Beyond 2020 - new farm policy
There is ample evidence that policy needs to do more to ensure British farmers can deliver a sustainable, healthy, ethical food system.
Our farming and food system are in trouble: from adverse health effects, lost farmland wildlife and diversity, animal health and welfare issues, to a crisis in farm incomes, rapid decline in smaller and family farms, and damage to the global environment.
As we leave the Common Agricultural Policy, we should take the chance to fix these problems.
Download Sustain’s briefing Beyond 2020: New farm policy, top-line summary below
We have consulted with our Sustainable Farming Working Party and more widely, and believe the following principles should underpin future farm policy when we leave the European Common Agricultural Policy.
We believe that a focus on high volume, low standard production would be wrong for UK farming, as would a relaxation in standards as a political trade-off for cuts in farm support. Further, we believe that it is high time that policy-makers work with a broader and more sustainable definition of farm productivity, and that policy should be devised with due regard for public health as a public good.
New devolved farm policy should be based on a strong commitment, supported by taxpayers and a well-regulated market, for sustainable, resilient, nature friendly farming industry that can deliver healthy diets for all, ensure safe food and high animal welfare and which minimises negative global impacts.

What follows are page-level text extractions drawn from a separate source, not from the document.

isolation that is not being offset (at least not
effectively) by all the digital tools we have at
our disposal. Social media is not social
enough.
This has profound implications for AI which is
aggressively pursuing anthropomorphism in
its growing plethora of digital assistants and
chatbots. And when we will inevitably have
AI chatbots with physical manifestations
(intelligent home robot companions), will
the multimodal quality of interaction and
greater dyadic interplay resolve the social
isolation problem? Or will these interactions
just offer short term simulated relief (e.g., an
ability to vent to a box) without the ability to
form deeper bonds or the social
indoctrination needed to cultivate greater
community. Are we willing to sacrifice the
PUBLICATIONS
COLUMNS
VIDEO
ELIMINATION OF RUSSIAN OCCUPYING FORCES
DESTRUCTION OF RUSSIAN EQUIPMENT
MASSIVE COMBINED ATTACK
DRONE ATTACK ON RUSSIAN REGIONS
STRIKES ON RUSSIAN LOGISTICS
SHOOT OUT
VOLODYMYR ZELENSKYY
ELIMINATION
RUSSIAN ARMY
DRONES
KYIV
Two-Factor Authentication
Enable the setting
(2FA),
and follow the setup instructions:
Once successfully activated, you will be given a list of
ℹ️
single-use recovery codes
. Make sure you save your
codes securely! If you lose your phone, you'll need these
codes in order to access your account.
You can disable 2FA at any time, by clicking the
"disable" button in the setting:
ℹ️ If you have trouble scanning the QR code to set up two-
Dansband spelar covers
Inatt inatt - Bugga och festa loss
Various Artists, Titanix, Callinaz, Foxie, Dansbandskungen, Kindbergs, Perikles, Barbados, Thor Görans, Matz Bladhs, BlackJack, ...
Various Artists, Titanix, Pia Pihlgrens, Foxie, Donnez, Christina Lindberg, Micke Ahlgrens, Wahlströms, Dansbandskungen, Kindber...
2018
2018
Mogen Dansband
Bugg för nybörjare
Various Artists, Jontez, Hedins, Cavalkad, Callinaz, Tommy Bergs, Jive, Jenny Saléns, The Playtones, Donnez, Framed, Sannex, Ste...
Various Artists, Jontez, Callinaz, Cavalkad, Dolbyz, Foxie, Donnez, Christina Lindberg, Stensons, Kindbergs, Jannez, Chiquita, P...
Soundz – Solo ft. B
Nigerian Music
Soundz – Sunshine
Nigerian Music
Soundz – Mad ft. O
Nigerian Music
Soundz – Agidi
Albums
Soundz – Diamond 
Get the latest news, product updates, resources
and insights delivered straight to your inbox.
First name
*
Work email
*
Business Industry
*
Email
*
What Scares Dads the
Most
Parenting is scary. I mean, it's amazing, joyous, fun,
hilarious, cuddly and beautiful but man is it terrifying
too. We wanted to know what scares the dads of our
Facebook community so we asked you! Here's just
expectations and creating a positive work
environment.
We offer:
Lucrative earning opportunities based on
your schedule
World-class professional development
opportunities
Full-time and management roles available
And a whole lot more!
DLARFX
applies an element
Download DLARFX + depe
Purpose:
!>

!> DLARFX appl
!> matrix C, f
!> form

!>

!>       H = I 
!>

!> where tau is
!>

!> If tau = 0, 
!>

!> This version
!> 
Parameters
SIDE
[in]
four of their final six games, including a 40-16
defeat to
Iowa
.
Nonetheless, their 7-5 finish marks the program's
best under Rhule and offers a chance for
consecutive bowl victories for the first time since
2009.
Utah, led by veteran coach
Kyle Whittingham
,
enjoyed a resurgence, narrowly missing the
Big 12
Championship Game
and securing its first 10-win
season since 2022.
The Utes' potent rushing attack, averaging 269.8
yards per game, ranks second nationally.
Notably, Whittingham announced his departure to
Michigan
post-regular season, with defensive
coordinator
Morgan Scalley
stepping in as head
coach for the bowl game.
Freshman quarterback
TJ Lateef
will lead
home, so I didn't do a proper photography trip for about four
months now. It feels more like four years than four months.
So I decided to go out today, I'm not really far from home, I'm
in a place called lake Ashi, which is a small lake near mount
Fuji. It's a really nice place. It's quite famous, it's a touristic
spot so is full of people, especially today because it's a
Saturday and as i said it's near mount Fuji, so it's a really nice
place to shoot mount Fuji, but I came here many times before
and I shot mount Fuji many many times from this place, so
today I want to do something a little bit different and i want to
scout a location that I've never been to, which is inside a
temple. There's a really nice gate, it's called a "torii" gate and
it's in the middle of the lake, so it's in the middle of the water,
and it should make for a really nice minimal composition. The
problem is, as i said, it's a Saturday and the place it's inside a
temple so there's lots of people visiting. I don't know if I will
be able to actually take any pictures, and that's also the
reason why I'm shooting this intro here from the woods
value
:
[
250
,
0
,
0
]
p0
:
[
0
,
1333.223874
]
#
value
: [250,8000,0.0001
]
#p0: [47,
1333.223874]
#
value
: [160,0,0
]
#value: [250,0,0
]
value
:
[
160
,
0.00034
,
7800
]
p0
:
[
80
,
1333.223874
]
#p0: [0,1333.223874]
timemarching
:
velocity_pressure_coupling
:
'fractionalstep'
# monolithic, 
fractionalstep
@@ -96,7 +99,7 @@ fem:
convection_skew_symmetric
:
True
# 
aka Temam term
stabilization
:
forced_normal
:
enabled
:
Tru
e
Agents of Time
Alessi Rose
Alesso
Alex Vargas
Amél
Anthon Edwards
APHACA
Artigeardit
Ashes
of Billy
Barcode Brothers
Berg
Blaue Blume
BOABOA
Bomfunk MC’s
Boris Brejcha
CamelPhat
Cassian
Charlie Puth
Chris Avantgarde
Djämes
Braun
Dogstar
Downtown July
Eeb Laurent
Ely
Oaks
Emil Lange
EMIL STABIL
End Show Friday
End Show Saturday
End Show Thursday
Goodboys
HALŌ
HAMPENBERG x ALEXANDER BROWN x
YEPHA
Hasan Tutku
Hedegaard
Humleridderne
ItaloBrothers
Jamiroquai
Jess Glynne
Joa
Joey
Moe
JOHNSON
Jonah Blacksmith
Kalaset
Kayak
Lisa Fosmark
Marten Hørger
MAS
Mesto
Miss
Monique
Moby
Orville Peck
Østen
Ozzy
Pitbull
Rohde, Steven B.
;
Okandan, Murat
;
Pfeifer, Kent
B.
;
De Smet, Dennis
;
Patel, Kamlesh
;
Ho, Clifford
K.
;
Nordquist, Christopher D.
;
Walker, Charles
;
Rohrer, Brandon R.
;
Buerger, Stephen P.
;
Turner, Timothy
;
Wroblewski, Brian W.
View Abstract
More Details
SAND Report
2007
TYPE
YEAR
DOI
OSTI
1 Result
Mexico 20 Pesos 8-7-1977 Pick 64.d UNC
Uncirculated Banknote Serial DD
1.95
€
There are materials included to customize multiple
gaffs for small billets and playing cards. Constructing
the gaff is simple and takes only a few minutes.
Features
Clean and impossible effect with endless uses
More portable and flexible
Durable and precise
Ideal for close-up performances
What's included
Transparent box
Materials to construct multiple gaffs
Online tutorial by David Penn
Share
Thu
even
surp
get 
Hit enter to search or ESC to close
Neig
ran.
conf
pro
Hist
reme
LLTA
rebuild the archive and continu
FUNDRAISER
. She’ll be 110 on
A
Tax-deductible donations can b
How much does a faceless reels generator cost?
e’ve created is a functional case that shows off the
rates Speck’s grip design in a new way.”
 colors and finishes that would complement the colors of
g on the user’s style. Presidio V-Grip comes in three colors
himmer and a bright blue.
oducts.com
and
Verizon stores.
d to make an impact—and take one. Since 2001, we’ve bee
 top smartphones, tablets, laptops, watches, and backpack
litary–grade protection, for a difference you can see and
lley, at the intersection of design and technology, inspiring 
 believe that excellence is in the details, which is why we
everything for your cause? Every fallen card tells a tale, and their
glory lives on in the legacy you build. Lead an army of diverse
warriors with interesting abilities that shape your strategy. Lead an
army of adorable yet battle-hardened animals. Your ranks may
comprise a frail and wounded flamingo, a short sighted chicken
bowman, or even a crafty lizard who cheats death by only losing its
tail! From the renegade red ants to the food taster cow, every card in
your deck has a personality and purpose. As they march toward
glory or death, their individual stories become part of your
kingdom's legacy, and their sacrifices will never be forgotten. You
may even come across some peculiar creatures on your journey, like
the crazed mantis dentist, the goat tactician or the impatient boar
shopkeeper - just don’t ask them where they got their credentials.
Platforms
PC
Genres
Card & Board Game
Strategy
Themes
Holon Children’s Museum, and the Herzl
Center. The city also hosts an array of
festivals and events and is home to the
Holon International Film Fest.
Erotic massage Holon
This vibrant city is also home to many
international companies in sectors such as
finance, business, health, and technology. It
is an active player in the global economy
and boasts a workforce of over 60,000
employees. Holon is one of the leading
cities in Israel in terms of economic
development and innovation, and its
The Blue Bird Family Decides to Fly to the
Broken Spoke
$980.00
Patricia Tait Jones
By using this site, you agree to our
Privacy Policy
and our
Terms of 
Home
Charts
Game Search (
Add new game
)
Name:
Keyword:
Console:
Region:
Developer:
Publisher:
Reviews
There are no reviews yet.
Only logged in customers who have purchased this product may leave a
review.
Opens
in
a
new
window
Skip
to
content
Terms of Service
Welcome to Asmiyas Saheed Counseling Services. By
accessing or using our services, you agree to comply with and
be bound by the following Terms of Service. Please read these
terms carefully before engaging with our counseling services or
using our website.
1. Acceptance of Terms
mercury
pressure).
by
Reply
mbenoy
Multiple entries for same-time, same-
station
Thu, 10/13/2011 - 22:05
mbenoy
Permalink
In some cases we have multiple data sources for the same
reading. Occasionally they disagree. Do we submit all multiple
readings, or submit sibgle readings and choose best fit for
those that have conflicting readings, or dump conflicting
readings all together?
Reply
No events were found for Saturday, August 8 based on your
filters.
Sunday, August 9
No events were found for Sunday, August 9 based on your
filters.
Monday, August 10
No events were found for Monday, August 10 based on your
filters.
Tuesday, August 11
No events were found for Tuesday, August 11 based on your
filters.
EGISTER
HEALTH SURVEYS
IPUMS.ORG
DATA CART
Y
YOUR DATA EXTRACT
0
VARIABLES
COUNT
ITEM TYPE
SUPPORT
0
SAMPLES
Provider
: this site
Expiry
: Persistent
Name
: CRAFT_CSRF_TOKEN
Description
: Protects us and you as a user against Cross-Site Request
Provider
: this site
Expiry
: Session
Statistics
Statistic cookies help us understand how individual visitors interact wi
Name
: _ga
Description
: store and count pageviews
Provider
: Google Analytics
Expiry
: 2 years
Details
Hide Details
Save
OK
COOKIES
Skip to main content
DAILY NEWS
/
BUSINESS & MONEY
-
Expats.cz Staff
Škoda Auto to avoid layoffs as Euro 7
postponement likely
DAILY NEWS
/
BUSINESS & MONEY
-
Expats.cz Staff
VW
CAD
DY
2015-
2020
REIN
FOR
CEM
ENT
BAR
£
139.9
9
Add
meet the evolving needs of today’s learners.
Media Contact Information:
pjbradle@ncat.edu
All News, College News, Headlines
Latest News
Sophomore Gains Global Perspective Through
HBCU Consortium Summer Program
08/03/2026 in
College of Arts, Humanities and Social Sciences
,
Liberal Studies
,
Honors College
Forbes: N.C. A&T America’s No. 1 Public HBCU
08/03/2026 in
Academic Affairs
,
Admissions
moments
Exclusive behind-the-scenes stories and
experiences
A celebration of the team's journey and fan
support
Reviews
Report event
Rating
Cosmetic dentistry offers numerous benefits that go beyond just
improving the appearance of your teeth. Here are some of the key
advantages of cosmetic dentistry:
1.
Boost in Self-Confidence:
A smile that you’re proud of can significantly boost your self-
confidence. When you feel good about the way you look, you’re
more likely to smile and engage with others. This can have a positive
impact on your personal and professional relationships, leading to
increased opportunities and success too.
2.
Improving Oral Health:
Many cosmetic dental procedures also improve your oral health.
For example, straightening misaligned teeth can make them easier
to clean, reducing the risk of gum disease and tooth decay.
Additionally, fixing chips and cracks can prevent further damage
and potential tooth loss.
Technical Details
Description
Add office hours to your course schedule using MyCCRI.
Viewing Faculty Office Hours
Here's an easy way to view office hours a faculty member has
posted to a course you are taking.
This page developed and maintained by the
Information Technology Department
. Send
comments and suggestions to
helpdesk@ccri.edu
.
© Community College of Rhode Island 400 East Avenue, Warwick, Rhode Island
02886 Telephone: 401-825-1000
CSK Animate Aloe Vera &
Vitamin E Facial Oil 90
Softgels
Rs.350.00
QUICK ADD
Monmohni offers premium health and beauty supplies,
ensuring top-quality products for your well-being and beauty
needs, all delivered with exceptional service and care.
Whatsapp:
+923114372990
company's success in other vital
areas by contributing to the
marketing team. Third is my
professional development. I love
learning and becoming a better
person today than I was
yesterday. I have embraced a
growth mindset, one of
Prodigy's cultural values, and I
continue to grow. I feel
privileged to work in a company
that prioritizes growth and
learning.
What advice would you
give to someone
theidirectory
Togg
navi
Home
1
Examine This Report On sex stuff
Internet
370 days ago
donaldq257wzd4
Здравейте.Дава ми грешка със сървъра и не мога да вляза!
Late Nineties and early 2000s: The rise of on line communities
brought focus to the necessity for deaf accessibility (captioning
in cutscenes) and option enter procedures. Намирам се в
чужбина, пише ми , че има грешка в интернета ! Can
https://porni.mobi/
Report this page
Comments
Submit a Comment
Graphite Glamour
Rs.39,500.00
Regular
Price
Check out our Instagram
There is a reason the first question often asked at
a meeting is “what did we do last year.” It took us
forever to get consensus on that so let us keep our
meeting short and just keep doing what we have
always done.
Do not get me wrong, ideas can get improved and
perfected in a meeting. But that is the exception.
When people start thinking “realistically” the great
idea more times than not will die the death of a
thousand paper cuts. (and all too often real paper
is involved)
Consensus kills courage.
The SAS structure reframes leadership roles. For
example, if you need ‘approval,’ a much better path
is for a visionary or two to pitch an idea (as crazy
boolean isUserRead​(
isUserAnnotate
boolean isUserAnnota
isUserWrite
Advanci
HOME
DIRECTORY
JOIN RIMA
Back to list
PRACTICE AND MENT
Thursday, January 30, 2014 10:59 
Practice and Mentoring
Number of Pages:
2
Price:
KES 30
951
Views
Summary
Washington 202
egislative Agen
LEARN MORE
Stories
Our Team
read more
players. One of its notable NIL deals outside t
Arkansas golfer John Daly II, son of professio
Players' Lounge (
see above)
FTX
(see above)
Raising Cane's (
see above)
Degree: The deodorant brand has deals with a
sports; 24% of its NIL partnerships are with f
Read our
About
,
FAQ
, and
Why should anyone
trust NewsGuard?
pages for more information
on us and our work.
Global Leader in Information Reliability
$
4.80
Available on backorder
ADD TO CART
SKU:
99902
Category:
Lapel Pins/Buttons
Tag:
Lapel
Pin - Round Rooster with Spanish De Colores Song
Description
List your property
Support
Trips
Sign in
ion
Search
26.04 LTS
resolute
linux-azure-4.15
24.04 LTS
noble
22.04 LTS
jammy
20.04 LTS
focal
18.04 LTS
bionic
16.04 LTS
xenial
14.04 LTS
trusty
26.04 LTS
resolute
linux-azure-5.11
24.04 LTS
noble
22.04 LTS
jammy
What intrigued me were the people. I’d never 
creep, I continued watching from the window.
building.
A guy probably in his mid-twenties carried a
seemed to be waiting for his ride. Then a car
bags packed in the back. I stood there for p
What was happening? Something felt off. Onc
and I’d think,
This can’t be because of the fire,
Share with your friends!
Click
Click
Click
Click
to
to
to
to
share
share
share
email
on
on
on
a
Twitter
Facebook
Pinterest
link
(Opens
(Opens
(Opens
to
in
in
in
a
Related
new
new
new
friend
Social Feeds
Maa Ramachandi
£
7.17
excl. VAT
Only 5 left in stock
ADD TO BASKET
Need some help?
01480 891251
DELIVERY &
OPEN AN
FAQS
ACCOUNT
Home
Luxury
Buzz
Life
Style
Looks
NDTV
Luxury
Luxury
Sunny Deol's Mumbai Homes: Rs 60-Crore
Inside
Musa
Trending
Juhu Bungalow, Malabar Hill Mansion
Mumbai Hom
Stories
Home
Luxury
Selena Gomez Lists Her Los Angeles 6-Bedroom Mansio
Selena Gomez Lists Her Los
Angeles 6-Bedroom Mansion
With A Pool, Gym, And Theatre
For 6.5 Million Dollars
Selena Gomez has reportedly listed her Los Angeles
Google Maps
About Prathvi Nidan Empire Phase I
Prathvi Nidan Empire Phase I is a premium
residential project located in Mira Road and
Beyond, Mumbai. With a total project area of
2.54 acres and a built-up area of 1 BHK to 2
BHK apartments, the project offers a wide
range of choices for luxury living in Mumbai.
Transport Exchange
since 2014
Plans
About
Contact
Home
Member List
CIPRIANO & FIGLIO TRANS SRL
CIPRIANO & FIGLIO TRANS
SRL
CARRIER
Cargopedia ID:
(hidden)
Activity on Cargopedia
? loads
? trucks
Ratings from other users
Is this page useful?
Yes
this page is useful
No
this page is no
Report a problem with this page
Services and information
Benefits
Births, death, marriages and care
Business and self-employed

Financial and other support must be targeted and based on the principle of public benefits for public investment. It should deliver diversity in production and farming and be underpinned by effective regulation and enforcement, based on the precautionary principle, to protect people, the rural economy, environment and livestock. UK trade deals must not undermine the delivery of this vision in each devolved administration and should enable other countries to deliver their food sovereignty.
The four policy strands the Sustain alliance proposes include:
- A new, universally available Land Management Support scheme with three elements: a menu of outcomes; an organic scheme; and a whole-farm scheme. Specific LMS strands would be available to boost agro-forestry, extensive pasture-based livestock, horticulture; new entrants and succession planning. There is a strong case for front loading and/or capping payments to use the support wisely;
- Sustainable business, capital and infrastructure support with specific help for smaller businesses;
- A new publicly funded programme of low-cost advice and support for a farmer-to-farmer advisory network;
- Wider policy framework reform including: maintaining and enhancing land-based regulations to prevent harm; a strengthened and extended Groceries Code Adjudicator to protect farmers from unfair trading practices and policies to encourage retail diversity; maintaining organic legal standards; labelling regulations to drive up demand for food based on higher standards; reforms to tenancy rules; strong labour regulations to value farm workers and enhance employment and re-employment; high public procurement standards and delivery; and trade policies that promote these commitments.